E' una vita difficile

Trekking, dunque: su sentieri ancora circondati dalla neve, arranco quasi spolmonata dietro a un marito insensibile e troppo allenato. La mia sofferenza non lo tocca: anzi, lo diverte. Vigliacco.
A quattrocento metri di dislivello accumulati, l’infame si ferma, mi guarda e mi dileggia: “Qui si resta indietro, eh? Ti sto distaccando…”
Non raccolgo la provocazione: già essere arrivata fin qui senza invocare la tenda a ossigeno a me sembra un successone. Gli rispondo quindi con dignità: “Io le gare le faccio solo con me stessa. E le perdo, per giunta. Tu va’ pure avanti, che io qui tento di sopravvivere…”
Ridacchiando, lo scalatore riprende la sua lenta – e inesorabile – ascesa.
I rarissimi viandanti che incrociamo ci salutano tutti con un deciso grussgott: persino i romani veraci. Ce ne fosse uno che non mi scambia per una tedesca.
Giungiamo a un punto del percorso dove un cumulo di neve si mette di traverso alla nostra impresa, imponendo un dietrofront, o una breve arrampicata lungo il versante, per riprendere il sentiero.
Va da sé che il gatto delle nevi opta per l’ipotesi numero due, aspettandosi da me lo stesso comportamento. E senza usare un argano per issarmi, per di più: free climbing fra le rocce e la vegetazione aghiforme e puntuta che infestano la zona. Chissà che non ci siano vipere, almeno… rifletto, fra me e me.
Getto il cuore oltre l’ostacolo, raccolgo forze e abilità, raggiungendo cuore - e marito - a monte del mucchio.  Orgogliosa di me, riprendo vigorosamente a camminare, sotto un sole che riscalda le ossa e risolleva l’umore: coraggio, mi dico, forse te la cavi anche stavolta.

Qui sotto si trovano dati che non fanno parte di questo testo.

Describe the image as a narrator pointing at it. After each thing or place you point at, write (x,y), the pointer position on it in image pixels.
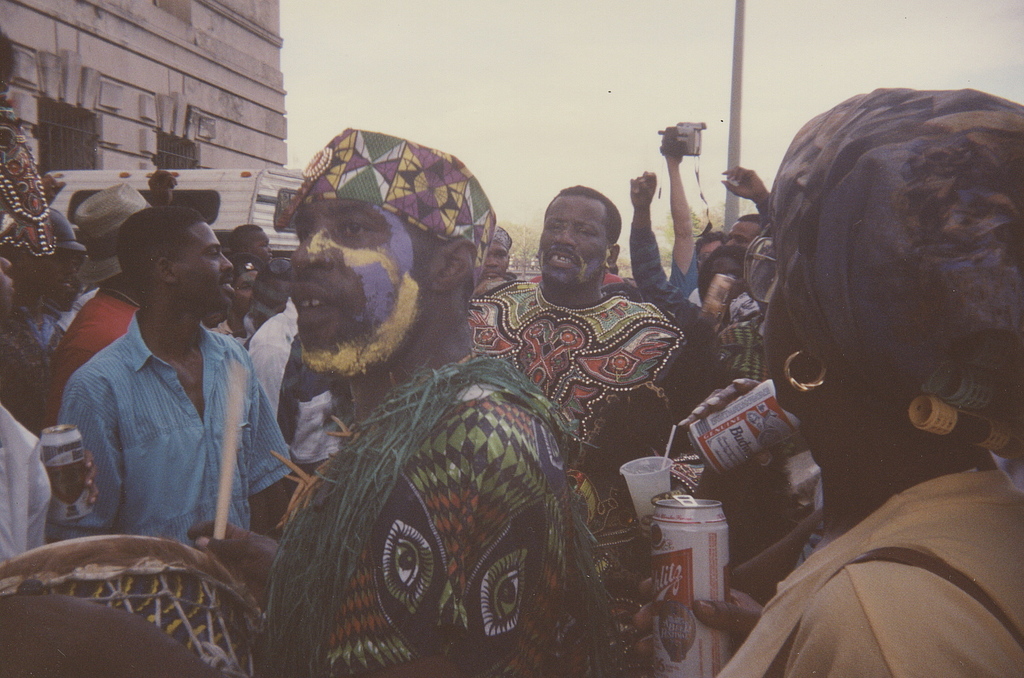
In the middle (592,226) a man (418,283) is there, in the right side (891,658) a woman (969,665) is there, she wore a t-shirt (918,545) and also headwear (944,184). There are few other people (570,396) standing, in the top (489,104) it's a sky (512,94).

Sotto di noi, una coppia ricalca i nostri passi: ma la graziosa signora, obbligata a inerpicarsi a sua volta, mostra chiari segni di cedimento. Ci mette una vita, per superare quei trenta metri. Jurassico, al mio fianco, borbotta tra i denti: “Ah, però… A mia xe meio…”
Quando parla in veneto, con quella faccia da feroce saladino che si ritrova, è credibile quanto me, se tentassi di parlare siciliano.

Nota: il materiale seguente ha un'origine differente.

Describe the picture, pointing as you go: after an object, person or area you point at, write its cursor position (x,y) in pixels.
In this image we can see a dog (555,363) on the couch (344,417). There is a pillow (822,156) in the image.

Soffocando un ghigno, lo stuzzico: “E chi sarebbe, ‘sta tua?
“Tu!!! Guarda tempo che ci mette quella a salire! Non c’è confronto, con te!”
Ahhhhh, finalmente! Lassù qualcuno mi ama: questa ne è la prova.
“Meno male. Razza di perfido: ogni tanto te ne accorgi, di aver sposato una femmina indomita!” gli ribatto, con aria offesa.
Mi aggiusta una sculacciatina, sorridendo, per riprendere la nostra camminata.
Il nostro passaggio è sottolineato dai fischi laceranti delle marmotte. Quelle devono avere notato i jeans grugn indossati da Jurassico: e mi sa che apprezzano. Apprezzano tanto che, dopo il rientro alla base, l'uomo ne becca una acquattata nel parcheggio,  vicino al nostro camper. Velocissimo, estrae la macchina per scattarle una foto: vistasi scoperta, la sua spasimante fugge al galoppo, rovinando il reportage del paparazzo. Costui si dovrà accontentare della giovane marmotta, immortalata in quota, nell’atto di fissarlo insistentemente da sotto a una roccia.
Devo stare in campana, è deciso: quell’individuo è troppo corteggiato.